___ THE DATA ___
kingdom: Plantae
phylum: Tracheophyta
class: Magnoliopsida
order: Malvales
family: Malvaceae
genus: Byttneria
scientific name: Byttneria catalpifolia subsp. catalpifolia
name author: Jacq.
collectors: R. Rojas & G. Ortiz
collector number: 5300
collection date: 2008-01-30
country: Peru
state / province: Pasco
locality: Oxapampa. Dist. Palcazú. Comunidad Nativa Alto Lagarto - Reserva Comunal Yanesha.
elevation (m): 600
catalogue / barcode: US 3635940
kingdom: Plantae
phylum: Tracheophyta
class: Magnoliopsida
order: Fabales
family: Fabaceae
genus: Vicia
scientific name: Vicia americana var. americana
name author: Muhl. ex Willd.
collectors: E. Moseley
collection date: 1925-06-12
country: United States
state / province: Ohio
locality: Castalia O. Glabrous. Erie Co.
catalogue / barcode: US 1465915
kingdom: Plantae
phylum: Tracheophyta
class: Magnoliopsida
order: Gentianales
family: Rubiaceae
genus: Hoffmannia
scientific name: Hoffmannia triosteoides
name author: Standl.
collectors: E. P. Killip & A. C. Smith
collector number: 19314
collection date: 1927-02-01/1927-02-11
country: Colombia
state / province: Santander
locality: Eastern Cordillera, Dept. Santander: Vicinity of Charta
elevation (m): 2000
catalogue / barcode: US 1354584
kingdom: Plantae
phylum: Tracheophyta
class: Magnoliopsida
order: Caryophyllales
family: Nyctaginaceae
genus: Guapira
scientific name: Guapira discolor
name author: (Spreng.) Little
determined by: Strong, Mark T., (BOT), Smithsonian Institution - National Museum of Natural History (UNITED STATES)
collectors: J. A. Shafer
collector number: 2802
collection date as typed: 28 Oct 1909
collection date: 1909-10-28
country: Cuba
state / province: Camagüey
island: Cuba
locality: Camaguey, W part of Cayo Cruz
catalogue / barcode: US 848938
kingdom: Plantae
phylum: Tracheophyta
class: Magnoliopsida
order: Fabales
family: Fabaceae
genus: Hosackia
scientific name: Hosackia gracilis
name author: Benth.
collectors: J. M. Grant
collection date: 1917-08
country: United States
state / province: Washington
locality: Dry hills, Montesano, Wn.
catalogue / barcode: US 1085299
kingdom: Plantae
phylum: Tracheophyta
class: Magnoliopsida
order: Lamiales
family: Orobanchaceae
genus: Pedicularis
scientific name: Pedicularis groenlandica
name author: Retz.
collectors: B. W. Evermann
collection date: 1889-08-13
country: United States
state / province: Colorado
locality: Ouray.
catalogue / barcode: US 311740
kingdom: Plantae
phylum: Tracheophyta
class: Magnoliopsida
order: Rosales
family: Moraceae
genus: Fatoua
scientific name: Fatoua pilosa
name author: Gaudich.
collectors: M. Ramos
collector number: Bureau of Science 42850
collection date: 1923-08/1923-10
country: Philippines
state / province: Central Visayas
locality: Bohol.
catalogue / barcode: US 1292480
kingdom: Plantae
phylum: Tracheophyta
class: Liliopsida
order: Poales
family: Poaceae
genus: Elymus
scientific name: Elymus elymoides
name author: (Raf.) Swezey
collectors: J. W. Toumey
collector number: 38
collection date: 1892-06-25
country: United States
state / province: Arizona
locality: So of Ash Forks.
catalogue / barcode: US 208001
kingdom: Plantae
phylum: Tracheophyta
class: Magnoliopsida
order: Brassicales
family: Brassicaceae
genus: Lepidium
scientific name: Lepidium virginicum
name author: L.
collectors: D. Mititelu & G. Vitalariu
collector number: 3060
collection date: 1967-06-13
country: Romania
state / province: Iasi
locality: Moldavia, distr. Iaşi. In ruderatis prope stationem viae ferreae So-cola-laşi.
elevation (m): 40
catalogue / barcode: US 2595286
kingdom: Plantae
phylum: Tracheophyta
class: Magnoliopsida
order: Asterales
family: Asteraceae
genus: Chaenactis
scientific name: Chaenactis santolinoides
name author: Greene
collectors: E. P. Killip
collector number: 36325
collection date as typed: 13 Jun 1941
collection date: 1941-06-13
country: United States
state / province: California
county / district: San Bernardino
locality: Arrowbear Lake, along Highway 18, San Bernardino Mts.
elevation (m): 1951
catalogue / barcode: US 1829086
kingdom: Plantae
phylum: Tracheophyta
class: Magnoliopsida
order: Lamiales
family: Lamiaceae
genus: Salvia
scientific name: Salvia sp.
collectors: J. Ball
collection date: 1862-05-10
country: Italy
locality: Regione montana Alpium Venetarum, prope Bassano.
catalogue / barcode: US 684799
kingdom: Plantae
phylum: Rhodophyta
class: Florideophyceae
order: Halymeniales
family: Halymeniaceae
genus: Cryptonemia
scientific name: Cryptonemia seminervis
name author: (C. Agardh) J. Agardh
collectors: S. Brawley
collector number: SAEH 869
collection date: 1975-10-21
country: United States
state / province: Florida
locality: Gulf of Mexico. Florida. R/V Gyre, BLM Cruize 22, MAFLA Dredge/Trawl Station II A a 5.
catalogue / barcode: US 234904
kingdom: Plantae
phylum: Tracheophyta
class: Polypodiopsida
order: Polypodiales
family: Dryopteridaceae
___
- GOAL OF THE EXERCISE: Render all of the data above as a CSV with two columns headed field and value, one row per line of data. Put each entry in double quotes and replace any line breaks inside it with spaces.

- COMPLETED TASK:
field,value
"kingdom:","Plantae"
"phylum:","Tracheophyta"
"class:","Magnoliopsida"
"order:","Malvales"
"family:","Malvaceae"
"genus:","Byttneria"
"scientific name:","Byttneria catalpifolia subsp. catalpifolia"
"name author:","Jacq."
"collectors:","R. Rojas & G. Ortiz"
"collector number:","5300"
"collection date:","2008-01-30"
"country:","Peru"
"state / province:","Pasco"
"locality:","Oxapampa. Dist. Palcazú. Comunidad Nativa Alto Lagarto - Reserva Comunal Yanesha."
"elevation (m):","600"
"catalogue / barcode:","US 3635940"
"kingdom:","Plantae"
"phylum:","Tracheophyta"
"class:","Magnoliopsida"
"order:","Fabales"
"family:","Fabaceae"
"genus:","Vicia"
"scientific name:","Vicia americana var. americana"
"name author:","Muhl. ex Willd."
"collectors:","E. Moseley"
"collection date:","1925-06-12"
"country:","United States"
"state / province:","Ohio"
"locality:","Castalia O. Glabrous. Erie Co."
"catalogue / barcode:","US 1465915"
"kingdom:","Plantae"
"phylum:","Tracheophyta"
"class:","Magnoliopsida"
"order:","Gentianales"
"family:","Rubiaceae"
"genus:","Hoffmannia"
"scientific name:","Hoffmannia triosteoides"
"name author:","Standl."
"collectors:","E. P. Killip & A. C. Smith"
"collector number:","19314"
"collection date:","1927-02-01/1927-02-11"
"country:","Colombia"
"state / province:","Santander"
"locality:","Eastern Cordillera, Dept. Santander: Vicinity of Charta"
"elevation (m):","2000"
"catalogue / barcode:","US 1354584"
"kingdom:","Plantae"
"phylum:","Tracheophyta"
"class:","Magnoliopsida"
"order:","Caryophyllales"
"family:","Nyctaginaceae"
"genus:","Guapira"
"scientific name:","Guapira discolor"
"name author:","(Spreng.) Little"
"determined by:","Strong, Mark T., (BOT), Smithsonian Institution - National Museum of Natural History (UNITED STATES)"
"collectors:","J. A. Shafer"
"collector number:","2802"
"collection date as typed:","28 Oct 1909"
"collection date:","1909-10-28"
"country:","Cuba"
"state / province:","Camagüey"
"island:","Cuba"
"locality:","Camaguey, W part of Cayo Cruz"
"catalogue / barcode:","US 848938"
"kingdom:","Plantae"
"phylum:","Tracheophyta"
"class:","Magnoliopsida"
"order:","Fabales"
"family:","Fabaceae"
"genus:","Hosackia"
"scientific name:","Hosackia gracilis"
"name author:","Benth."
"collectors:","J. M. Grant"
"collection date:","1917-08"
"country:","United States"
"state / province:","Washington"
"locality:","Dry hills, Montesano, Wn."
"catalogue / barcode:","US 1085299"
"kingdom:","Plantae"
"phylum:","Tracheophyta"
"class:","Magnoliopsida"
"order:","Lamiales"
"family:","Orobanchaceae"
"genus:","Pedicularis"
"scientific name:","Pedicularis groenlandica"
"name author:","Retz."
"collectors:","B. W. Evermann"
"collection date:","1889-08-13"
"country:","United States"
"state / province:","Colorado"
"locality:","Ouray."
"catalogue / barcode:","US 311740"
"kingdom:","Plantae"
"phylum:","Tracheophyta"
"class:","Magnoliopsida"
"order:","Rosales"
"family:","Moraceae"
"genus:","Fatoua"
"scientific name:","Fatoua pilosa"
"name author:","Gaudich."
"collectors:","M. Ramos"
"collector number:","Bureau of Science 42850"
"collection date:","1923-08/1923-10"
"country:","Philippines"
"state / province:","Central Visayas"
"locality:","Bohol."
"catalogue / barcode:","US 1292480"
"kingdom:","Plantae"
"phylum:","Tracheophyta"
"class:","Liliopsida"
"order:","Poales"
"family:","Poaceae"
"genus:","Elymus"
"scientific name:","Elymus elymoides"
"name author:","(Raf.) Swezey"
"collectors:","J. W. Toumey"
"collector number:","38"
"collection date:","1892-06-25"
"country:","United States"
"state / province:","Arizona"
"locality:","So of Ash Forks."
"catalogue / barcode:","US 208001"
"kingdom:","Plantae"
"phylum:","Tracheophyta"
"class:","Magnoliopsida"
"order:","Brassicales"
"family:","Brassicaceae"
"genus:","Lepidium"
"scientific name:","Lepidium virginicum"
"name author:","L."
"collectors:","D. Mititelu & G. Vitalariu"
"collector number:","3060"
"collection date:","1967-06-13"
"country:","Romania"
"state / province:","Iasi"
"locality:","Moldavia, distr. Iaşi. In ruderatis prope stationem viae ferreae So-cola-laşi."
"elevation (m):","40"
"catalogue / barcode:","US 2595286"
"kingdom:","Plantae"
"phylum:","Tracheophyta"
"class:","Magnoliopsida"
"order:","Asterales"
"family:","Asteraceae"
"genus:","Chaenactis"
"scientific name:","Chaenactis santolinoides"
"name author:","Greene"
"collectors:","E. P. Killip"
"collector number:","36325"
"collection date as typed:","13 Jun 1941"
"collection date:","1941-06-13"
"country:","United States"
"state / province:","California"
"county / district:","San Bernardino"
"locality:","Arrowbear Lake, along Highway 18, San Bernardino Mts."
"elevation (m):","1951"
"catalogue / barcode:","US 1829086"
"kingdom:","Plantae"
"phylum:","Tracheophyta"
"class:","Magnoliopsida"
"order:","Lamiales"
"family:","Lamiaceae"
"genus:","Salvia"
"scientific name:","Salvia sp."
"collectors:","J. Ball"
"collection date:","1862-05-10"
"country:","Italy"
"locality:","Regione montana Alpium Venetarum, prope Bassano."
"catalogue / barcode:","US 684799"
"kingdom:","Plantae"
"phylum:","Rhodophyta"
"class:","Florideophyceae"
"order:","Halymeniales"
"family:","Halymeniaceae"
"genus:","Cryptonemia"
"scientific name:","Cryptonemia seminervis"
"name author:","(C. Agardh) J. Agardh"
"collectors:","S. Brawley"
"collector number:","SAEH 869"
"collection date:","1975-10-21"
"country:","United States"
"state / province:","Florida"
"locality:","Gulf of Mexico. Florida. R/V Gyre, BLM Cruize 22, MAFLA Dredge/Trawl Station II A a 5."
"catalogue / barcode:","US 234904"
"kingdom:","Plantae"
"phylum:","Tracheophyta"
"class:","Polypodiopsida"
"order:","Polypodiales"
"family:","Dryopteridaceae"